Electric-only cars haven't been killed. They've been around in one form or another for over a hundred years, and they'll keep on hanging around. But batteries simply do not store close to enough energy for them to compete with fuel vehicles. They will be nothing more than a niche product unless the battery problem gets solved. And we're simply not close to solving that yet (if we ever do).
 
For rechargable vehicles, nightly plug-in would be a normal component of life. Workplaces, even public parking lots could provide chargers. But what about battery swap? If it takes time to recharge batteries, just swap them out. Pull into the "filling station" and "dock" with an automated battery exchanger? What are the hurdles? Leaping out into the blue, here is my short list.

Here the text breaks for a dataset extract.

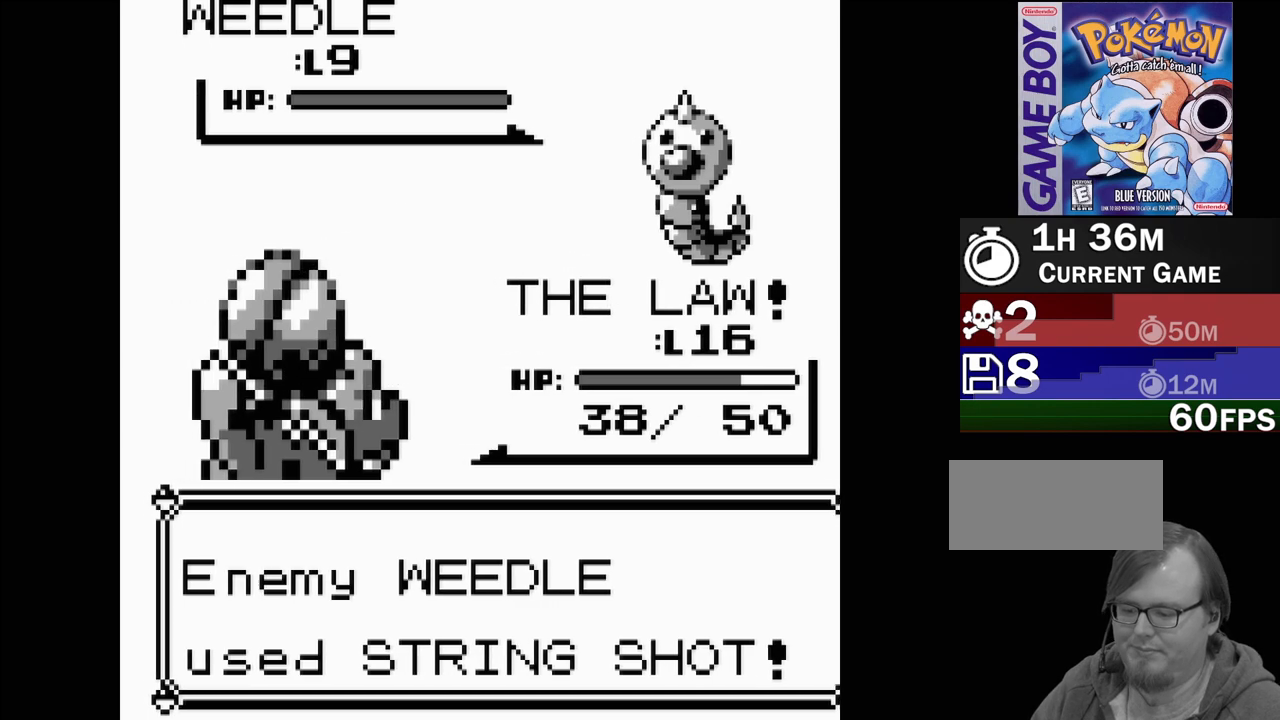
{"buttons": [], "events": []}
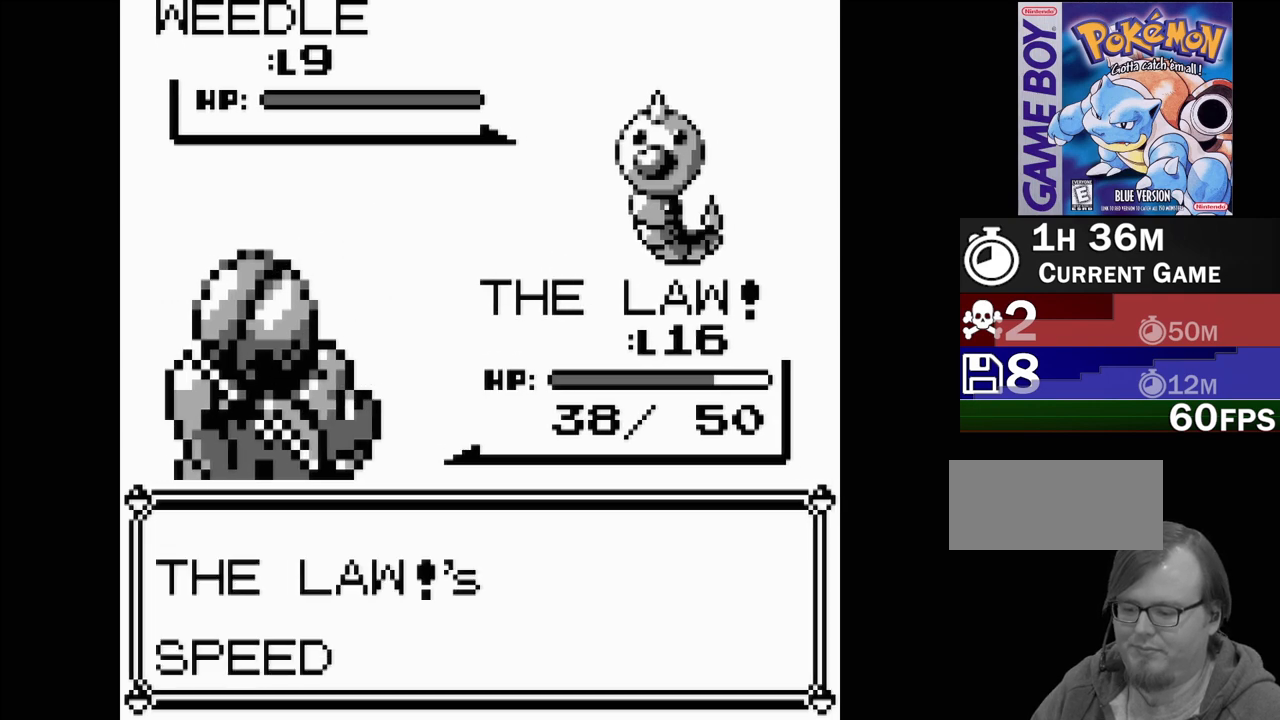
{"buttons": ["A"], "events": [[433, "A", "down"]]}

Feel free to add to it or shoot these down. <PULL>
  • Cars would have to be redesigned so the batteries were easily accessible in a uniform location/manner.
  • Shouldn't be too hard.
  • Batteries would have to be standardized and most cars from subcompact to land barge would have to take one or more standard battery sizes. Could you have economy (range), standard, and "performance" batteries similar to regular, mid-grade, and premium gas?
  • Standardizing has difficulties and will likely involve patents and politics.
  • How would you charge for the exchange? Perhaps based on battery type and %charge remaining in the battery you are giving up?
  • Basically, yes. They will compare the actual cost to what people are currently happy with paying. If what people are happy with exceeds the actual cost then there it is. Driving will cost the same is my guess.
  • If you run out of fuel you would no longer be able to lug a gallon of gasoline back in a container. You would have to lug a battery (perhaps a smaller "emergency" battery?).
  • Roadside assistance. A truck will deliver a new pack. It will cost more unless you have a plan like AAA.
  • The exchange mechanisms would have to be invented and fairly idiot proof.
  • Again the patent and politics thing will show up again. Also the amount of power needed to power a car is potentailly lethal. It may be more dangerous than putting gas in your car. Liability problems?
  • Filling stations would have to stock a large number of batteries. Is there a way to quantify this? If the charging time on a battery is X and you have Y customers per hour, what number of batteries do you really need? Having more than one type of battery makes this a much larger issue.
  • Shouldn't be too hard to look at fuel sales and convert it to battery sales. Hopefully there will be a standard battery. What you do when something better than the standard comes along is one of the problems with standards.
  • What would be the environmental impact of that many more batteries being put into service?
  • I don't know but my guess is that we don't get something for nothing. The manufacture of the batteries might not be the real problem.
[your list or flame goes here]

CT
We would likely need to upgrade power grid infrastructure if everyone was driving rechargable cars. In California they have power problems when it gets hot and everyone turns on their AC. What if all those people plugged in their cars every night? What if it was also hot?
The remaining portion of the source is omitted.